(TASKS TO COMPLETE)
**1.** Rewrite the spring training passage starting at "The fact of" and ending at "accessible to me.", putting "smile" wherever "grin" appears.
**2.** In the spring training passage, the writer names conditions that still wouldn't wipe away a grin. List each of these conditions.
**3.** Answer these questions using the spring training passage.
(a) Which film is spring training compared to?
(b) When will everything go back to "normal"?
(c) Who do tourists in New York City witness holding up cupcake shops?

(PAGE EXTRACT)
......

The fact of the matter is, I could be fighting a bad case of shingles, be soaking wet from a relentless monsoon, and be sitting next to the token drunk guy with sweaty chest hair puffing out of his wife beater, and I'd still be wearing that dumb-founded, sh*t-eating, Manny Ramirez-esque grin. And spring training? Good God, it's like throwing a dirty-stayout into a Viagra convention. (Insert your own "things are looking up" pun here.) Basically, spring training takes the game, extrapolates everything sublimely perfect about it, magnifies this by a million, and then makes it all accessible to me.

It's easy to forget why baseball has been dubbed the Great American Pasttime, but an exhibition game is baseball in a vacuum. The sport stripped of its political complications and peppered with endearing B-side stories. Spring Training is The Breakfast Club: all these different walks of life ignore that everything will go back to "normal" come opening day, and they just seem to enjoy themselves. And like The Breakfast Club, it makes for great viewing pleasure that doesn't require too much thinking.

In broader terms, it simply defies conventional odds. And I can't figure out why this is. It's like how tourists come to New York City and witness cupcake shops being held up by armed men wearing lampshades and diapers. Which prompts the ever-popular, ultimately hackneyed expression: "Only in New York, only in New York."

......

[Saved entries]
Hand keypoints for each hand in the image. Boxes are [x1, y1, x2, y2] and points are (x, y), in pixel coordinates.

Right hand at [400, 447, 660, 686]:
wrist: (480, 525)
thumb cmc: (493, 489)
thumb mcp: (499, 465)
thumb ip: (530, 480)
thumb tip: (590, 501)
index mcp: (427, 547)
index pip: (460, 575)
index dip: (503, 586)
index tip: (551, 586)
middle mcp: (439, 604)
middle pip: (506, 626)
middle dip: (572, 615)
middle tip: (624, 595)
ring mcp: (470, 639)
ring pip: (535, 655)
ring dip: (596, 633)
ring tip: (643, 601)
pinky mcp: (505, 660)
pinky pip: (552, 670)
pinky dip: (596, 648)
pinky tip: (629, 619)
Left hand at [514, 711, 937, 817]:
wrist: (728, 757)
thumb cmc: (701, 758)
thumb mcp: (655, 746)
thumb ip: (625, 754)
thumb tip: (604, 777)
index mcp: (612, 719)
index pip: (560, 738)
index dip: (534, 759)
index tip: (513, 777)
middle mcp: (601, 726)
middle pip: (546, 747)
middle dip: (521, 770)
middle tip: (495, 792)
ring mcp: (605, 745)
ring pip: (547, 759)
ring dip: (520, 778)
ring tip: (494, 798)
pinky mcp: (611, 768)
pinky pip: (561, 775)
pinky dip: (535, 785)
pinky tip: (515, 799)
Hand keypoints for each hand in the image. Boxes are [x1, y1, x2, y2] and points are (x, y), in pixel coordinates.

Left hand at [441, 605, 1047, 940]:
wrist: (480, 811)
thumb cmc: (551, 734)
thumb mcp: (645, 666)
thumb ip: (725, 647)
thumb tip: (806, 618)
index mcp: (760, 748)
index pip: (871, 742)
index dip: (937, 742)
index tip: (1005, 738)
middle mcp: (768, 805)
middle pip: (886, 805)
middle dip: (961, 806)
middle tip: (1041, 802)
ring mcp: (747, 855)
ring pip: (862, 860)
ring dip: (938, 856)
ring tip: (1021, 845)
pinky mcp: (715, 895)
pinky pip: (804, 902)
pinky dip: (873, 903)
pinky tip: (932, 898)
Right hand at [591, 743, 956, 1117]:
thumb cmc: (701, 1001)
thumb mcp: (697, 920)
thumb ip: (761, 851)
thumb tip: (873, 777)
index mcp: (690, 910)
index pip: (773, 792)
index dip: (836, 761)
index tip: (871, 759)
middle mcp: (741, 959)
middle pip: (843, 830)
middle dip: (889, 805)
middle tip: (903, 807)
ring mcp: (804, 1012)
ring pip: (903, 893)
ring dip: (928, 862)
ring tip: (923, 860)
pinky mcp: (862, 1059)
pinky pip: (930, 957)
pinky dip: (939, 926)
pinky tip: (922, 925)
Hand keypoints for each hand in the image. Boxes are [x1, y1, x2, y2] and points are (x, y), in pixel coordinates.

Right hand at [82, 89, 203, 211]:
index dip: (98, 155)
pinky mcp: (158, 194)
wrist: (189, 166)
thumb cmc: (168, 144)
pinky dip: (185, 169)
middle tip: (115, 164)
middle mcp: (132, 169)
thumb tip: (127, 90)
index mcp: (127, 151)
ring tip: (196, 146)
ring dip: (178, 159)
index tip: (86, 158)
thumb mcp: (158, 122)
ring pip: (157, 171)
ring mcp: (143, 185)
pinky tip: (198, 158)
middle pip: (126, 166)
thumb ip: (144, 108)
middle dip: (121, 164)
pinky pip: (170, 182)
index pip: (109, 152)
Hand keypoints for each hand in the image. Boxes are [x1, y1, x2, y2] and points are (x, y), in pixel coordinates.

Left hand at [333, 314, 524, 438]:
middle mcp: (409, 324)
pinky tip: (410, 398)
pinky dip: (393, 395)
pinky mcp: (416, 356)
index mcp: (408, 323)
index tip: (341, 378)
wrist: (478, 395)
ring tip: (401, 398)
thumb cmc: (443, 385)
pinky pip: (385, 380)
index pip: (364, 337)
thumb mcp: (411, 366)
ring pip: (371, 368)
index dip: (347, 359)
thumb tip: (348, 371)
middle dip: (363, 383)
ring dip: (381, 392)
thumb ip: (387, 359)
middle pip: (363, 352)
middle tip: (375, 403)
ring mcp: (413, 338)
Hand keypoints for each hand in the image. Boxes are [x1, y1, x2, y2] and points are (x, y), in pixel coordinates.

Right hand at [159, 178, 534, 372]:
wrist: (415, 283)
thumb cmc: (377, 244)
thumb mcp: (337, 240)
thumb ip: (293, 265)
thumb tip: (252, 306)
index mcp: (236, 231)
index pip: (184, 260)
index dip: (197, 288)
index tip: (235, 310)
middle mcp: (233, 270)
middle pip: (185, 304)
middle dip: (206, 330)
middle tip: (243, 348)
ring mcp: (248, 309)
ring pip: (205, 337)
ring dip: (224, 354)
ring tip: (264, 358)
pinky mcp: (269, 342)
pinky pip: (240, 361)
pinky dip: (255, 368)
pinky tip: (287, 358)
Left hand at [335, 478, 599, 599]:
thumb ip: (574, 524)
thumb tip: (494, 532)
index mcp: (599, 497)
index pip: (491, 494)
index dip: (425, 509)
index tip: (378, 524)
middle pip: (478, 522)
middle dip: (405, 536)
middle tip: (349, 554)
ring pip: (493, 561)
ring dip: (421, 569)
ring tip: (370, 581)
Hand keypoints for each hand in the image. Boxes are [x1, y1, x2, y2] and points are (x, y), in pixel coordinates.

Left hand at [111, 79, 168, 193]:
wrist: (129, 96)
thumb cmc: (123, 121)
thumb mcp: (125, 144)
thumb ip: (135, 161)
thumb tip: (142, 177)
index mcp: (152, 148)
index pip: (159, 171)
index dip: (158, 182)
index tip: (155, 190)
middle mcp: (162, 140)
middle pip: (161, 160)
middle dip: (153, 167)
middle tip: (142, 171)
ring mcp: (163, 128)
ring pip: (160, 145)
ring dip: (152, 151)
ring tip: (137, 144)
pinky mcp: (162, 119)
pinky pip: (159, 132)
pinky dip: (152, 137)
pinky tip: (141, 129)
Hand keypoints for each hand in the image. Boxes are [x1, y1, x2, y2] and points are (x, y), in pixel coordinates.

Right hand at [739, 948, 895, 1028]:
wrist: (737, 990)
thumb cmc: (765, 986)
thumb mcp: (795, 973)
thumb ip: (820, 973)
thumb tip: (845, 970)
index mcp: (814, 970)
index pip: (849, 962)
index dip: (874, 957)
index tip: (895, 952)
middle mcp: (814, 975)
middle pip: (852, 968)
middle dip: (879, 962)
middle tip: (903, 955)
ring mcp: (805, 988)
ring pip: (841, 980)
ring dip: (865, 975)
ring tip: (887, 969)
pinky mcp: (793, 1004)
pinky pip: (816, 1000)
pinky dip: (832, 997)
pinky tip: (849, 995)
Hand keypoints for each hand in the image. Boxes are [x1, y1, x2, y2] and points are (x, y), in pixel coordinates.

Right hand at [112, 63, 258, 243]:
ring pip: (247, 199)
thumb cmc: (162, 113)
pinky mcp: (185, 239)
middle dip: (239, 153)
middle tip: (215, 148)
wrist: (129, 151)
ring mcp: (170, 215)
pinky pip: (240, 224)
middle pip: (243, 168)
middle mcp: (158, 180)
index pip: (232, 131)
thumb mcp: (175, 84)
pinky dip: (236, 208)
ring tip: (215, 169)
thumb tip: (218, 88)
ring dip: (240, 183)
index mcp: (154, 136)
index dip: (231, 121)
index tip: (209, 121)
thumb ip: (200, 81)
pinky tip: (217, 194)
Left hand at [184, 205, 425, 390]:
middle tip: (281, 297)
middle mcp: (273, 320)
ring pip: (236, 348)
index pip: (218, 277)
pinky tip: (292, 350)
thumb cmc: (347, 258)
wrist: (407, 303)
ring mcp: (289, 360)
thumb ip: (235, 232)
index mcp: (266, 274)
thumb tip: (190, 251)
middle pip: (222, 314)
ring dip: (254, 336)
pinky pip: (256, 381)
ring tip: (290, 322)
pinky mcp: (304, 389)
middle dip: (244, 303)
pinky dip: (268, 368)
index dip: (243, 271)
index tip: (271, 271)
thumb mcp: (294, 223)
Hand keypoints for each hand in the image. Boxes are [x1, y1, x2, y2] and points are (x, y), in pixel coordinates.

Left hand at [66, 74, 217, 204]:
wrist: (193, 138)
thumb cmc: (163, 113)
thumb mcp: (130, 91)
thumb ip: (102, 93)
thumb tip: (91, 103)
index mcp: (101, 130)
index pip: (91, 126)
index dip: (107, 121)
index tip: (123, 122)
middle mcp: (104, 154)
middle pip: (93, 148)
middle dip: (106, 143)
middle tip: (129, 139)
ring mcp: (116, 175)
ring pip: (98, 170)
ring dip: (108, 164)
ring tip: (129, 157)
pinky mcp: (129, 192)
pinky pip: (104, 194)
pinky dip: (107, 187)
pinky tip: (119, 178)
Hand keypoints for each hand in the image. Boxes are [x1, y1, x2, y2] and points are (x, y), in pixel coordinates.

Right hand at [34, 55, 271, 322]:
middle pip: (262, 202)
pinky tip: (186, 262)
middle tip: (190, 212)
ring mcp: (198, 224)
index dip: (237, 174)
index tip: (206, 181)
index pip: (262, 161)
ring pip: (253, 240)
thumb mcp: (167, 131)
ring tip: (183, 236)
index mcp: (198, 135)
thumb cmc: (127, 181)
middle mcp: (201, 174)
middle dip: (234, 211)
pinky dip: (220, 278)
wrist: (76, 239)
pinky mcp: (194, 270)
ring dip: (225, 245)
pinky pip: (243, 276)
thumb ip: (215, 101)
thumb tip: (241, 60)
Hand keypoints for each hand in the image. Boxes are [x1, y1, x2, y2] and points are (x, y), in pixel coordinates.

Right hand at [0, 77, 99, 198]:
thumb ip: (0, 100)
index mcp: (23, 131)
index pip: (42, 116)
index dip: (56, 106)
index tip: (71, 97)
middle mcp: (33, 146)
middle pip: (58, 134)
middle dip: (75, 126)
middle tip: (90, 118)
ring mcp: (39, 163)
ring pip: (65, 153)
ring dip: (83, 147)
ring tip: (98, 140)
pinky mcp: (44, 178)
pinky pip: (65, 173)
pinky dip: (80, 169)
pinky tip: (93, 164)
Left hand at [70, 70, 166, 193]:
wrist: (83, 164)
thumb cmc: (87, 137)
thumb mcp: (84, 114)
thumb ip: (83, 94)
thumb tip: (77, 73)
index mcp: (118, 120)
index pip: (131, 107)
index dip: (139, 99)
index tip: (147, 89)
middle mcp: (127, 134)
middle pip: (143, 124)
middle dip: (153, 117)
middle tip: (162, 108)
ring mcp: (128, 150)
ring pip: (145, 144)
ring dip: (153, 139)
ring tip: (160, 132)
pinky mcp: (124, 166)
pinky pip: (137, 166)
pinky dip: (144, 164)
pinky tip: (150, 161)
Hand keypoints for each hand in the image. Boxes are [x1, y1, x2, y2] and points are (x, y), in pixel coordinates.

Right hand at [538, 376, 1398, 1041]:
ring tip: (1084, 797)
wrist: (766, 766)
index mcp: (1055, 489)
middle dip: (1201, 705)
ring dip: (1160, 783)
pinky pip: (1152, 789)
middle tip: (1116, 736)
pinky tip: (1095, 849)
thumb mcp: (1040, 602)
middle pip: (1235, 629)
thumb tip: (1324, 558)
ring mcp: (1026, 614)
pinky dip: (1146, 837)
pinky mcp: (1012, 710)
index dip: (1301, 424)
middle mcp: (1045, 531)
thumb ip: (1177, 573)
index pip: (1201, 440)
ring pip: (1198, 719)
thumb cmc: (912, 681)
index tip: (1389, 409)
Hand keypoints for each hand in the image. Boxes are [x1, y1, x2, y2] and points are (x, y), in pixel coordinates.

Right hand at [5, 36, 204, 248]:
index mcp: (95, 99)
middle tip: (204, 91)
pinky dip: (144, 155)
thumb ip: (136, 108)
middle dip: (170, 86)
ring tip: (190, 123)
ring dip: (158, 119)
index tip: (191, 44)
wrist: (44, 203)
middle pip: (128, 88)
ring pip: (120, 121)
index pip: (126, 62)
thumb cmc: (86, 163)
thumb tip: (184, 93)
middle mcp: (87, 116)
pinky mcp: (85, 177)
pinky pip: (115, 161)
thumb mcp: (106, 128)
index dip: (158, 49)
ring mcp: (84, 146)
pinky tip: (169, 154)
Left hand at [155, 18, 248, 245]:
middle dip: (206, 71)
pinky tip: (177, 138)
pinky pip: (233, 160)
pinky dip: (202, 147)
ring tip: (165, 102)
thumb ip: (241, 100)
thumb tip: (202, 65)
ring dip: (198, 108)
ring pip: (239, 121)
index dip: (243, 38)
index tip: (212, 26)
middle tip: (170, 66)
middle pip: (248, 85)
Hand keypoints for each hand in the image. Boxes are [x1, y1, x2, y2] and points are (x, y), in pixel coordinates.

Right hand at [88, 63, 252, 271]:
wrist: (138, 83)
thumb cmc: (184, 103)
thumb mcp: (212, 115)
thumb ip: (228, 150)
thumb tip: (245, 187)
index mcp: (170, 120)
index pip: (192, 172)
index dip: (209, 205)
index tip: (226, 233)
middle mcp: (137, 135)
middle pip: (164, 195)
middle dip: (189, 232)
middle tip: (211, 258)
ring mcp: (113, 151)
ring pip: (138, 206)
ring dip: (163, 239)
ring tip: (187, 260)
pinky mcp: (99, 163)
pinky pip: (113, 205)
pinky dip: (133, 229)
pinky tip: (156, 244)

......

(RESPONSES FOR EACH TASK)
**1.**
The fact of the matter is, I could be fighting a bad case of shingles, be soaking wet from a relentless monsoon, and be sitting next to the token drunk guy with sweaty chest hair puffing out of his wife beater, and I'd still be wearing that dumb-founded, sh*t-eating, Manny Ramirez-esque smile. And spring training? Good God, it's like throwing a dirty-stayout into a Viagra convention. (Insert your own "things are looking up" pun here.) Basically, spring training takes the game, extrapolates everything sublimely perfect about it, magnifies this by a million, and then makes it all accessible to me.

**2.**
- Fighting a bad case of shingles
- Being soaking wet from a relentless monsoon
- Sitting next to the token drunk guy with sweaty chest hair puffing out of his wife beater

**3.**
(a) The Breakfast Club
(b) Come opening day
(c) Armed men wearing lampshades and diapers